ACTION ITEM » Check every line of the data for the word "worn", and copy those that have it.

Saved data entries
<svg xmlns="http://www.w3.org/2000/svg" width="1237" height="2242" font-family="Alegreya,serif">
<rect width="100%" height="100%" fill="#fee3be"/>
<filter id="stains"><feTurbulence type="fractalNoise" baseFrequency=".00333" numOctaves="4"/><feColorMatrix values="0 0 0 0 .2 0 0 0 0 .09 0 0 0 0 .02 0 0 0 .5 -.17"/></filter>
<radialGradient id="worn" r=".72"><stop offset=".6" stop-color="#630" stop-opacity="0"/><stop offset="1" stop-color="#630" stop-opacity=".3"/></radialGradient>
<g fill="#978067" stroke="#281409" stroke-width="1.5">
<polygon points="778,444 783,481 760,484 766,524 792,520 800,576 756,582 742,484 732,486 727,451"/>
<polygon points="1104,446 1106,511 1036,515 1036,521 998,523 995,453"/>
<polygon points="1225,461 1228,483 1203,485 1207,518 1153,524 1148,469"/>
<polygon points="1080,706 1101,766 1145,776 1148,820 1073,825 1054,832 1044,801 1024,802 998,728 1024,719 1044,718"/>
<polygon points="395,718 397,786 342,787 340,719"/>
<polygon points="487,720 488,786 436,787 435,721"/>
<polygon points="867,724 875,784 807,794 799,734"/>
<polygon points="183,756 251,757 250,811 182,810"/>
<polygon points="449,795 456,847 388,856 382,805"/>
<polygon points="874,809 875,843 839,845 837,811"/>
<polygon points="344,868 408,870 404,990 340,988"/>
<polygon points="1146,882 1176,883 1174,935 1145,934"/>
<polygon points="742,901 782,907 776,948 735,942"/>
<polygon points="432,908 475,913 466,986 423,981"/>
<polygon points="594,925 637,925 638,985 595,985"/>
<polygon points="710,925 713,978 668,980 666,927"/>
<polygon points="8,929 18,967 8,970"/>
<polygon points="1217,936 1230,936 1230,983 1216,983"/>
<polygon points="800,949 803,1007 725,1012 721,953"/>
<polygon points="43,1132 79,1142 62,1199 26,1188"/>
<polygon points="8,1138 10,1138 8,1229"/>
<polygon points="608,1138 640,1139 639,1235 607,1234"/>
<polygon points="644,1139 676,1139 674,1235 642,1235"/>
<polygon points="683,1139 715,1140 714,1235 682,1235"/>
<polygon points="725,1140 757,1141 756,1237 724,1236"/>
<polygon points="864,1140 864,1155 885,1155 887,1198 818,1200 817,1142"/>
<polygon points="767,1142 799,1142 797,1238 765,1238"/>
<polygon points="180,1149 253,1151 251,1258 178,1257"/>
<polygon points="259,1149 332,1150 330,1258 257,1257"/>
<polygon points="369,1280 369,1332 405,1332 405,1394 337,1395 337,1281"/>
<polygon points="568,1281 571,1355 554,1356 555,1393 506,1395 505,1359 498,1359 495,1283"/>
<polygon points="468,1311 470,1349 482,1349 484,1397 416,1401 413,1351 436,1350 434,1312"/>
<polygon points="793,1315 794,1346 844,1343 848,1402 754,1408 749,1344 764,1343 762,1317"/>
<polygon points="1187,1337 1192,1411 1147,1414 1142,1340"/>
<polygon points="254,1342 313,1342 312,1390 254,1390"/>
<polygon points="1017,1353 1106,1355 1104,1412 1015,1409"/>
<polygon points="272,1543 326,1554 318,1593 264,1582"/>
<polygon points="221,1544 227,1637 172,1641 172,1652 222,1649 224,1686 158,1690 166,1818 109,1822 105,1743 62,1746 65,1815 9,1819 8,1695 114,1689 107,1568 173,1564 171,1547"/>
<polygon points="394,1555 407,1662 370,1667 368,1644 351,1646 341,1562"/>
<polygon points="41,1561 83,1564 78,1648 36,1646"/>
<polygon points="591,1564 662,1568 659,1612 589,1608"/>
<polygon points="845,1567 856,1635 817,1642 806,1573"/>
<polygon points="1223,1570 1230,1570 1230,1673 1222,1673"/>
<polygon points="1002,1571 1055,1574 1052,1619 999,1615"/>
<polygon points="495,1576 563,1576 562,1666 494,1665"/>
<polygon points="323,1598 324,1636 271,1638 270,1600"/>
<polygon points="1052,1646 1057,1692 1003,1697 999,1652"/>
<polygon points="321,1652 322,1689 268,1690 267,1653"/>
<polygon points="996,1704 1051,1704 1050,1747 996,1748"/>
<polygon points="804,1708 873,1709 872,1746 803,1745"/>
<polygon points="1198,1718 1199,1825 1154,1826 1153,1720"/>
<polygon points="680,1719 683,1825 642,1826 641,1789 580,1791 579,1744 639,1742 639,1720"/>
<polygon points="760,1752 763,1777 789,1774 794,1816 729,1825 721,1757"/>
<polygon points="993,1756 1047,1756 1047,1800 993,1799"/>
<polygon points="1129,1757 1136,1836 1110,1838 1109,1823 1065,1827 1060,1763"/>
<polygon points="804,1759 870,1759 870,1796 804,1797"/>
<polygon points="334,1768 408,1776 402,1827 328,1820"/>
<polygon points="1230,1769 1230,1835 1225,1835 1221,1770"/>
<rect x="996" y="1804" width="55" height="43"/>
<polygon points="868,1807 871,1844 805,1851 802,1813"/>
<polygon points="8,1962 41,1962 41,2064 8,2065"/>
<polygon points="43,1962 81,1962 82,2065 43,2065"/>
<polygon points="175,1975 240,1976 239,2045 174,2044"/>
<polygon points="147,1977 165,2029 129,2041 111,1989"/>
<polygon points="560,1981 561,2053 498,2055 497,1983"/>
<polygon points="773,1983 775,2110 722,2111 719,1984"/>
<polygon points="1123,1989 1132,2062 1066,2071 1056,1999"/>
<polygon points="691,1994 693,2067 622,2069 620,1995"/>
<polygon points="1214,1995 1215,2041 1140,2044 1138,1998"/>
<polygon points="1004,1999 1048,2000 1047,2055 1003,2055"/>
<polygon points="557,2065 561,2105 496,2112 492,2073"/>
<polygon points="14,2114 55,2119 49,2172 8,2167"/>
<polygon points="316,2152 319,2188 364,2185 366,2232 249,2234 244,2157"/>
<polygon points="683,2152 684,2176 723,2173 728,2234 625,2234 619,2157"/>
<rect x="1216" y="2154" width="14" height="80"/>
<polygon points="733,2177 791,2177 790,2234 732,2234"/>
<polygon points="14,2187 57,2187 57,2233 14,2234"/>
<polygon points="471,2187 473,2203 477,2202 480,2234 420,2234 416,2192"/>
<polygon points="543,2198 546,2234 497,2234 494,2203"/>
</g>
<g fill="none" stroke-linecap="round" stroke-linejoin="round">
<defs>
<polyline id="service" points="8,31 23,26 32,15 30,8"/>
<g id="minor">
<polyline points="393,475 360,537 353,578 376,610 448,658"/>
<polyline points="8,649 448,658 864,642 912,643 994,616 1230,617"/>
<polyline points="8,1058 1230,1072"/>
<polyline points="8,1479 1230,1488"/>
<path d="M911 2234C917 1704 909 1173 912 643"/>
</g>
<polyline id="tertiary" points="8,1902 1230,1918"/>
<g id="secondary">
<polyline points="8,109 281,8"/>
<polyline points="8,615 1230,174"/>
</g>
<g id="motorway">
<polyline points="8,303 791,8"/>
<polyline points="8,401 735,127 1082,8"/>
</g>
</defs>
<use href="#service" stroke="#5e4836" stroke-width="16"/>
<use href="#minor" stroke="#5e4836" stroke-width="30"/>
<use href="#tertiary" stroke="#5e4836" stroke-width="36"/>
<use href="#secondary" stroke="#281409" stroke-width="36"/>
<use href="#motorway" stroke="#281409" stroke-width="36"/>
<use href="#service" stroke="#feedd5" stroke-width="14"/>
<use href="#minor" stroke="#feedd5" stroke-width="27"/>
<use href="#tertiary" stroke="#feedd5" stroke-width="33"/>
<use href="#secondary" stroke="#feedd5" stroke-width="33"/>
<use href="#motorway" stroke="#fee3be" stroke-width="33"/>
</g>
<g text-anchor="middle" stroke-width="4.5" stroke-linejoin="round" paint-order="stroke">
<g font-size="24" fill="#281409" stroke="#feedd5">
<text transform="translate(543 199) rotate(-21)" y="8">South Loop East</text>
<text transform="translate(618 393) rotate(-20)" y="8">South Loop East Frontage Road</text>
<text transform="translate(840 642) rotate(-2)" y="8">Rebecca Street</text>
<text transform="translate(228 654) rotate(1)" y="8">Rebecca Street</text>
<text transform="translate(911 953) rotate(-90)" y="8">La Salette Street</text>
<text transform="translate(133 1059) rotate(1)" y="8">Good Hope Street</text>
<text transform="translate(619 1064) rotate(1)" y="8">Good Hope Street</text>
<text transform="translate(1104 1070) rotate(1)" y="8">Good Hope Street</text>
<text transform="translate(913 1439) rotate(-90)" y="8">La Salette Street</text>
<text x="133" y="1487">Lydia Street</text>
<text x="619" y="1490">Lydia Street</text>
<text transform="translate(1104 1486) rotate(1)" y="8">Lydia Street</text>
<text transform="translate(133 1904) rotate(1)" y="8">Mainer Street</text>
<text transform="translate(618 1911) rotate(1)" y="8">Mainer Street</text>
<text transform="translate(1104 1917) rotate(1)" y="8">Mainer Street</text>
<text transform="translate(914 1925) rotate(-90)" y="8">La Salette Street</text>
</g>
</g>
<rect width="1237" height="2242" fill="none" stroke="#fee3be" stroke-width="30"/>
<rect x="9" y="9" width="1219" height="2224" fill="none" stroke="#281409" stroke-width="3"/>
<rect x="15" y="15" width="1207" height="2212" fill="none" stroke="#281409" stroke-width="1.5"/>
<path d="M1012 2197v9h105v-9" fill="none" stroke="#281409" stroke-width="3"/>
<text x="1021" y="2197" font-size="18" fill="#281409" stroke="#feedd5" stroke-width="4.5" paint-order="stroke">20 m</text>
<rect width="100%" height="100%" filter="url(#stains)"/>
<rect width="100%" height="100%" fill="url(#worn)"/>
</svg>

TASK RESULT »
<radialGradient id="worn" r=".72"><stop offset=".6" stop-color="#630" stop-opacity="0"/><stop offset="1" stop-color="#630" stop-opacity=".3"/></radialGradient>
<rect width="100%" height="100%" fill="url(#worn)"/>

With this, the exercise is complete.